Many of the above are technical issues that can be avoided by appropriate training, and by attention to the local anatomy and to surgical options
for operating at specific body sites. It is of importance to have some understanding ofi laboratory issues: adequate information for the pathologist is crucial, correct samples are required (e.g. frozen tissue for direct immunofluorescence), and reports must be read in the context of what has been performed. For example, a report indicating complete excision of a lesion that has been routinely ‘bread loaf'–processed will just be an assessment of the adequacy of excision in the section(s) that have been examined (Fig. 5.9 and Fig. 5.10).
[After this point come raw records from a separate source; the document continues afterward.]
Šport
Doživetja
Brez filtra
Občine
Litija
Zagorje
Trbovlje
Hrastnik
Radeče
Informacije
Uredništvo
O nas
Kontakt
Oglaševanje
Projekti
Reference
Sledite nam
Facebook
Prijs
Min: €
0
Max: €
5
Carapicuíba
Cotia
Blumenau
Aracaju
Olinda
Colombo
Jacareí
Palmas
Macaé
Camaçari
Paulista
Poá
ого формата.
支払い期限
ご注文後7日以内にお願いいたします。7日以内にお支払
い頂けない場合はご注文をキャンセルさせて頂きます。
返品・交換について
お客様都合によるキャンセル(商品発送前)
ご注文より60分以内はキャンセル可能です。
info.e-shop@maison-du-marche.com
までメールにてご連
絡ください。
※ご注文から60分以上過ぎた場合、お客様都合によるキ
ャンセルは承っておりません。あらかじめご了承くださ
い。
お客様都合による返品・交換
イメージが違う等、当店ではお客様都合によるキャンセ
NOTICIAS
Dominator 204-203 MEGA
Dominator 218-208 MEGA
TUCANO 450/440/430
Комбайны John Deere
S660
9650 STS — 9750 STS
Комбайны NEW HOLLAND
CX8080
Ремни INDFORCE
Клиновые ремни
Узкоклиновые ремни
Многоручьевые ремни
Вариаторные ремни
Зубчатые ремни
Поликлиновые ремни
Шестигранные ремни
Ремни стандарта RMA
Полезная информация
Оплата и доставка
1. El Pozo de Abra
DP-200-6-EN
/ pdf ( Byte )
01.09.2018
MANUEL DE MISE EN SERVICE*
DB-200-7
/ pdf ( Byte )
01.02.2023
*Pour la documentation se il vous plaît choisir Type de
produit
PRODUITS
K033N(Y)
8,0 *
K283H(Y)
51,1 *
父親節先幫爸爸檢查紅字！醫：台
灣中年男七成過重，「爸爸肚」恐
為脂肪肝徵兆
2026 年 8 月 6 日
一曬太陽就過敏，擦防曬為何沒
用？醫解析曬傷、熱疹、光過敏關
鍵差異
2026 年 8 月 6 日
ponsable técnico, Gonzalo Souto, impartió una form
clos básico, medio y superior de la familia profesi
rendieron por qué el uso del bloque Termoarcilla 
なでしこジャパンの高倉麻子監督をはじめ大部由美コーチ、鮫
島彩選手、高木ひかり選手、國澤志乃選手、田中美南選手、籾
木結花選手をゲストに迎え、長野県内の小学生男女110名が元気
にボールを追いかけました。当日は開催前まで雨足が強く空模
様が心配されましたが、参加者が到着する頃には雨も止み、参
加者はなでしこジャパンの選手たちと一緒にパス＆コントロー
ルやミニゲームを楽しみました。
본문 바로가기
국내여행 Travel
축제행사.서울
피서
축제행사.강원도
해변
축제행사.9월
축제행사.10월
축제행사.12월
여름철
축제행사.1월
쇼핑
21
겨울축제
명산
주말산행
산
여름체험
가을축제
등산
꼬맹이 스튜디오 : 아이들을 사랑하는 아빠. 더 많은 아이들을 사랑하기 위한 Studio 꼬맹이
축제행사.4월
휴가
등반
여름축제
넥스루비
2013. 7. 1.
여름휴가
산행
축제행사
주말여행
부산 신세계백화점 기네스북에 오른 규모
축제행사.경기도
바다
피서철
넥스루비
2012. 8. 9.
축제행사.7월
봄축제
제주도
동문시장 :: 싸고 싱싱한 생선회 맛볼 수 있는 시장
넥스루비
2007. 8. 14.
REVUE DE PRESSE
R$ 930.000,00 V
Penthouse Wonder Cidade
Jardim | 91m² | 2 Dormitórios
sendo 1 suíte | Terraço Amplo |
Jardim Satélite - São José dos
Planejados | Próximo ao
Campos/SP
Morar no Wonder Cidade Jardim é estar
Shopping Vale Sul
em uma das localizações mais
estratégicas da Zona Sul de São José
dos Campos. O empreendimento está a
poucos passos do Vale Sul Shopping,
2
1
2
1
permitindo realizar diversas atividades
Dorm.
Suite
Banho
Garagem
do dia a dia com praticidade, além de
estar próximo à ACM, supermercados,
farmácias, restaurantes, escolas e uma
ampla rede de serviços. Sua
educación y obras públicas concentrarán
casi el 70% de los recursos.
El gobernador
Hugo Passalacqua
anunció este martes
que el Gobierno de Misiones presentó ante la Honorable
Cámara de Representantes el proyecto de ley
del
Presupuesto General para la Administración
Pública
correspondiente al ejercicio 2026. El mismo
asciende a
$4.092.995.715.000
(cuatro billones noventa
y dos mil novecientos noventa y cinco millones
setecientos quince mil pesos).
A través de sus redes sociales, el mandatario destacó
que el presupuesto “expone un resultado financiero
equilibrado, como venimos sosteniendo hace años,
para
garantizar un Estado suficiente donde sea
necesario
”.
This problem is avoided by the micrographic surgical method, in which the whole of the deep and lateral margin of each specimen is examined and any residual tumor can be mapped; however, this technique is time consuming for both operator and pathologist, and is therefore usually reserved for large or indistinct tumors, recurrent lesions, tumors associated with scar tissue, or tumors at sites where maximum preservation of non-lesional skin is important Fig. 5.11 and Fig. 5.12).

Practice points

  •   Cryotherapy is painful and may cause edema or blistering; always consider whether it is appropriate for the lesion and site.
  •   Always consider whether an operation is necessary, and whether the choice of procedure is the correct one.
  •   Stretched scars and effects of scar contracture (e.g. ectropion) can usually be avoided by consideration of tension lines and use of subcuticular sutures.
  •   Inadequate records are a major cause of medicolegal problems.